*** Opening of PROVIDED RECORDS ***

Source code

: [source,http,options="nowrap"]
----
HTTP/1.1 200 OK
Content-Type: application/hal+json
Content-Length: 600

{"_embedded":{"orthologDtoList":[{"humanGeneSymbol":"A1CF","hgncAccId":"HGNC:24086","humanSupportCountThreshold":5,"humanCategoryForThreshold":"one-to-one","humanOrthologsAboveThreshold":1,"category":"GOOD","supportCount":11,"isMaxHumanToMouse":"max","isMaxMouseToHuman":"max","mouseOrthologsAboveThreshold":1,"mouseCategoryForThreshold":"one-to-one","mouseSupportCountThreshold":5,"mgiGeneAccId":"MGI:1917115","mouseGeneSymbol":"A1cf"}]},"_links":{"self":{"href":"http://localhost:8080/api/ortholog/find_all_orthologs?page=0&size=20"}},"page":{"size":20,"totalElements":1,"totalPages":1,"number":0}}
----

*** Close of PROVIDED RECORDS ***

■ TASK PROMPT ■
Retype the portion of the data above that starts on the line with "HTTP/1.1 200 OK" and finishes on the line with "Content-Length: 600", including both of those lines.

■ YOUR RESPONSE ■
HTTP/1.1 200 OK
Content-Type: application/hal+json
Content-Length: 600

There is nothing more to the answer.